▸ **Tasks and exercises**
[A] Decide whether each statement below agrees with the data generator notebook, answering yes or no and quoting the exact words of the notebook that decide it: (i) the number of instances is set to 2000; (ii) the random seed is set to 1000; (iii) the proportion of anomalous rows is 0.1.
[B] In the data generator notebook, what value is assigned to the intensity of the Gaussian noise?

▸ **Given text**
* * *

## <center> Data Generator </center>

### <center> Polytechnic University of Leiria </center>

#### <center> Patrícia Isabel Santos Martinho </center>

Libraries

In [None]:

#from benfordslaw import benfordslaw # type: ignore
import numpy as np # type: ignore
import matplotlib.pyplot as plt # type: ignore
from sklearn.metrics import confusion_matrix
from scipy.stats import chi2
from scipy.stats import entropy  
import pandas as pd

Variable Initialization

In [None]:
m=1000 # features
n=2000 # instances
tB=0.3 # proportion of anomalous rows
tm=0.1 # anomalies in an anomalous row
intensity_uniforme=1 # intensity (uniform noise)
intensity_gauss=10 # intensity (gaussian noise)
prop_outliers=0.05
outliers_band=(100000, 500000) # band of outliers
np.random.seed(1666)
alpha=0.05

In [None]:
qty_tB=int(n*tB) # absolute amount of anomalous rows
print(qty_tB)
qt_BL=n-qty_tB # absolute amount of BL conform rows
print(qt_BL)
A_count=int(m*tm) # absolute amount of anomalies in an anomalous row 
BL_count=int(m*(1-tm)) # absolute amount of BL conform numbers in an anomalous row 

Funcions

In [None]:
# Funcion to generate BL conform numbers
def ben_numbers_generation (n):
    uniforme=np.random.uniform(low=0, high=1, size=n)
    bfl_numb=10**uniforme
    return bfl_numb

In [None]:
# Function to get the first digit of a number
def get_first_digit(number):
    num = abs(number)  # Work only with positive values
    if num == 0:
        return 0
    while num < 1:  # If it is a small decimal number, multiply until it has a digit in the whole part
        num *= 10
    while num >= 10:  # If it is a large number, divide until on only one digit
        num //= 10
    return int(num)  # Returns the first digit as an integer


In [None]:
# Function to calculate the frequencies of the first digits
def first_digit_frequency(numbers):
    frequencies = np.zeros(9)  # To store the frequencies of digits 1 through 9
    for number in numbers:
        first_digit = get_first_digit(number)
        frequencies[first_digit - 1] += 1  # Increases the digit count
    return frequencies


In [None]:
# Function to calculate the distribution expected by Benford’s Law
def BL_distribution(n):
    distribution = np.log10(1 + 1 / np.arange(1, 10))  # Benford’s law for digits 1 to 9
    distribution[-1] = 1 - sum(distribution[:-1])  # Adjusts the last probability
    return distribution*n

In [None]:
# Calculate accumulated frequencies from absolute frequencies

def Fr (fr):
    Frs=[]
    Frs.append(fr[0])
    for i in range(1,len(fr)):
        Frs.append(fr[i]+Frs[i-1])
    return Frs


In [None]:
#  Gaussian noise

def sum_gaussian_noise(d, intensity):
    """Adds Gaussian noise to the data"""
    noise = np.random.normal(0, intensity, len(d))
    return d + noise

In [None]:
# Uniform noise

def sum_uniforme_noise(d, intensity):
    """Adds uniform noise to the data"""

* * *

▸ **Dataset extract**

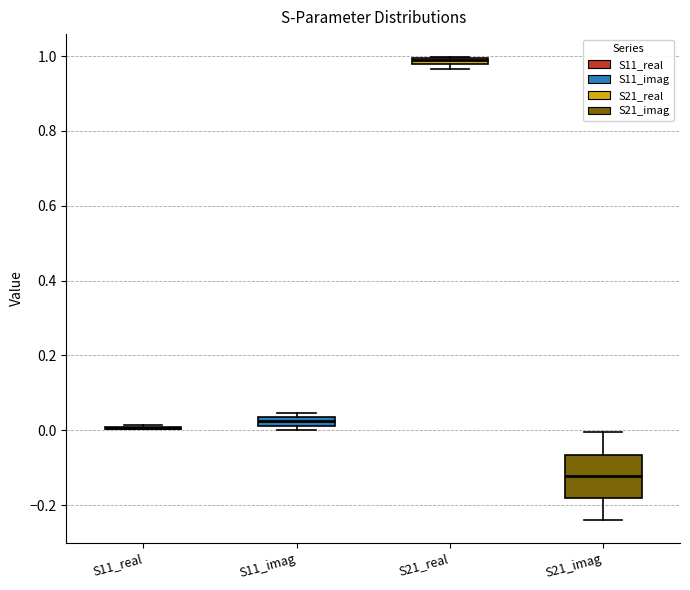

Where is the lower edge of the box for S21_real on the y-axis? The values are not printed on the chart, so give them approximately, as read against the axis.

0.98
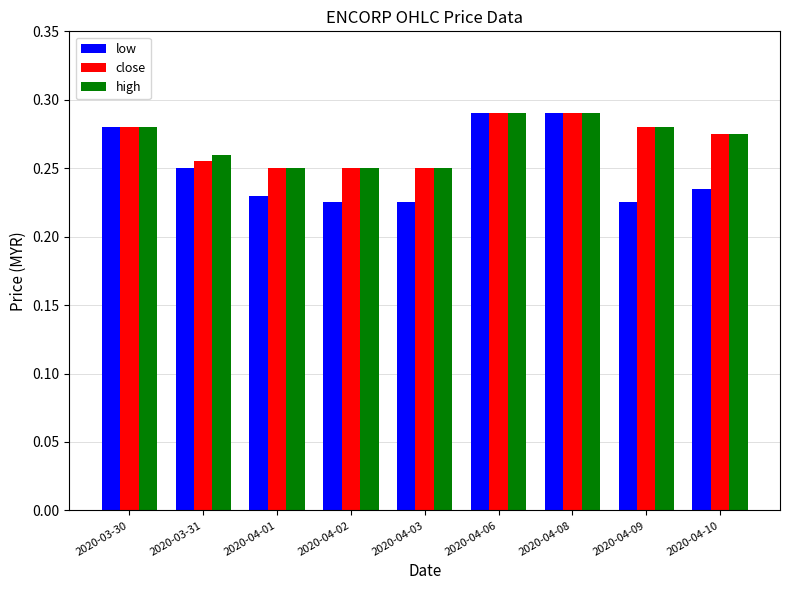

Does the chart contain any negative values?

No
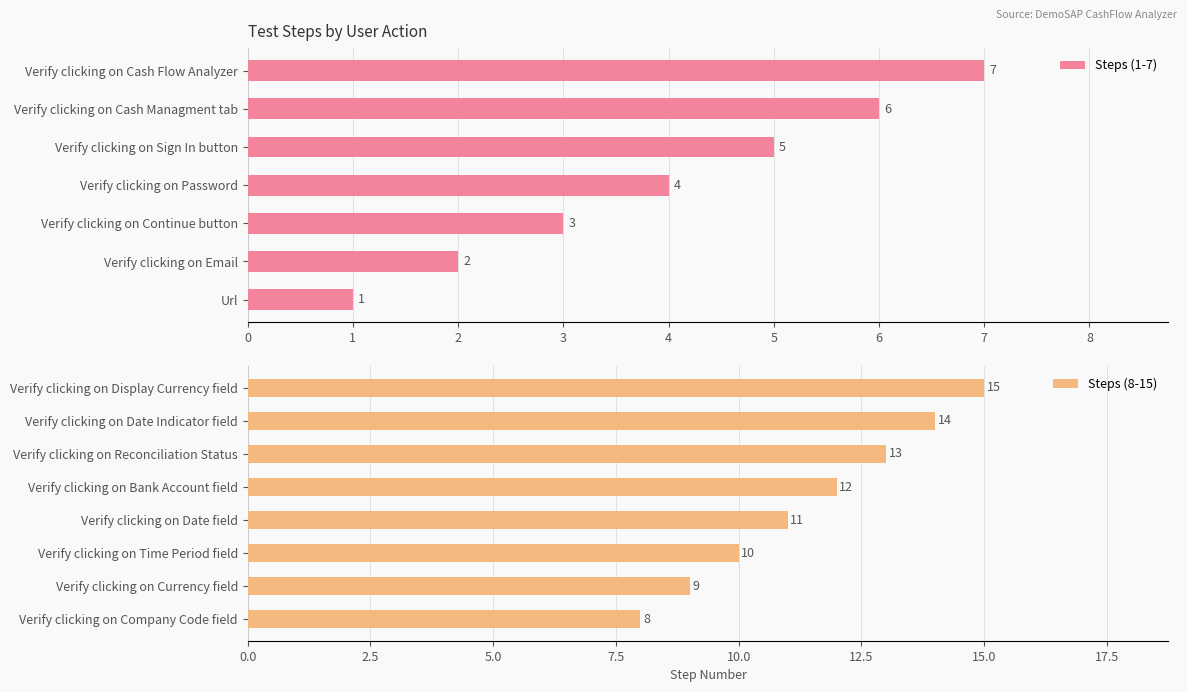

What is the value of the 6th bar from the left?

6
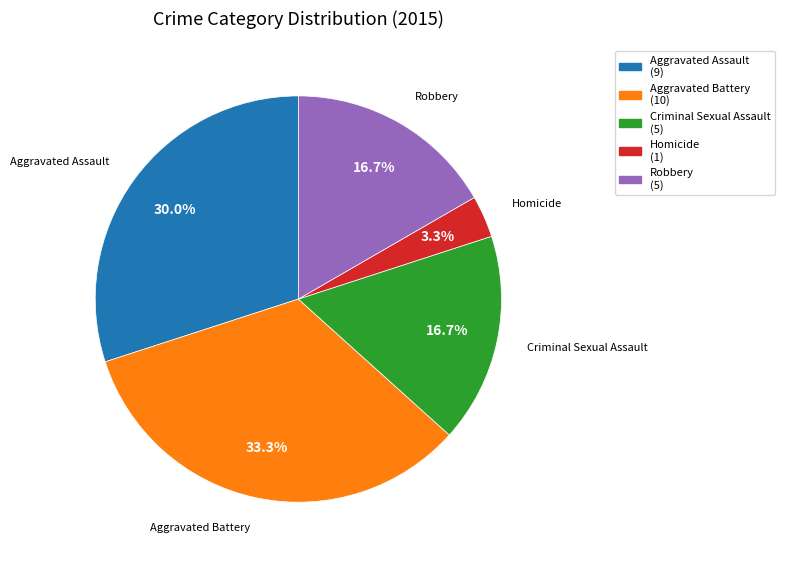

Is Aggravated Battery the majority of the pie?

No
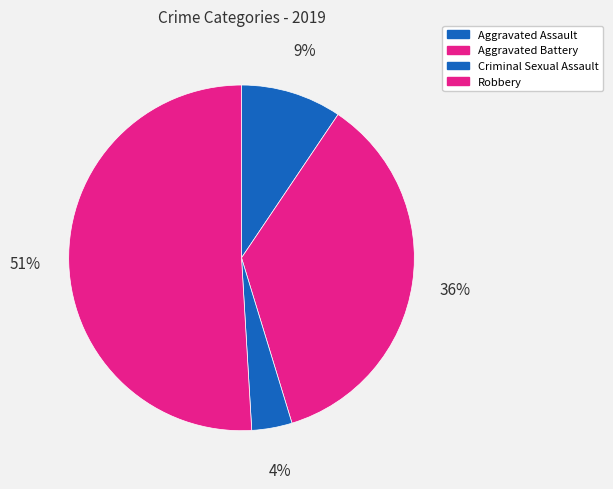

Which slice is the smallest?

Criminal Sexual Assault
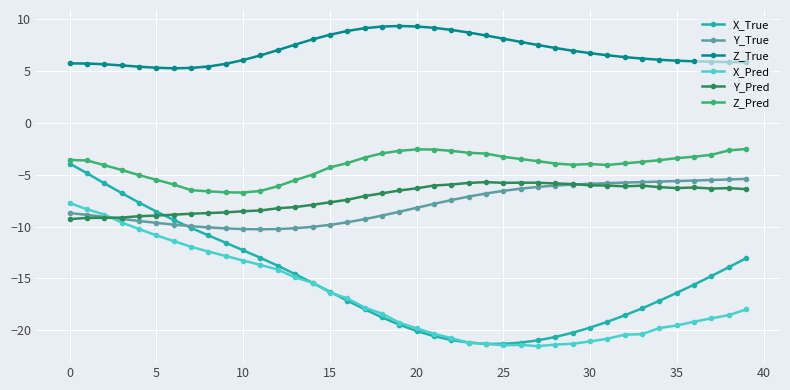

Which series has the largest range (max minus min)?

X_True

* * *

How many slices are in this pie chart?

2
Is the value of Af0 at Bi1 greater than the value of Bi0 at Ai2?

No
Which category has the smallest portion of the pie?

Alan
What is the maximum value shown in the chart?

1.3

* * *

▸ **Task solutions**
[A]
(i) Yes: "n=2000 # instances"
(ii) No: "np.random.seed(1666)"
(iii) No: "tB=0.3 # proportion of anomalous rows"

[B] The Gaussian noise intensity is set to 10.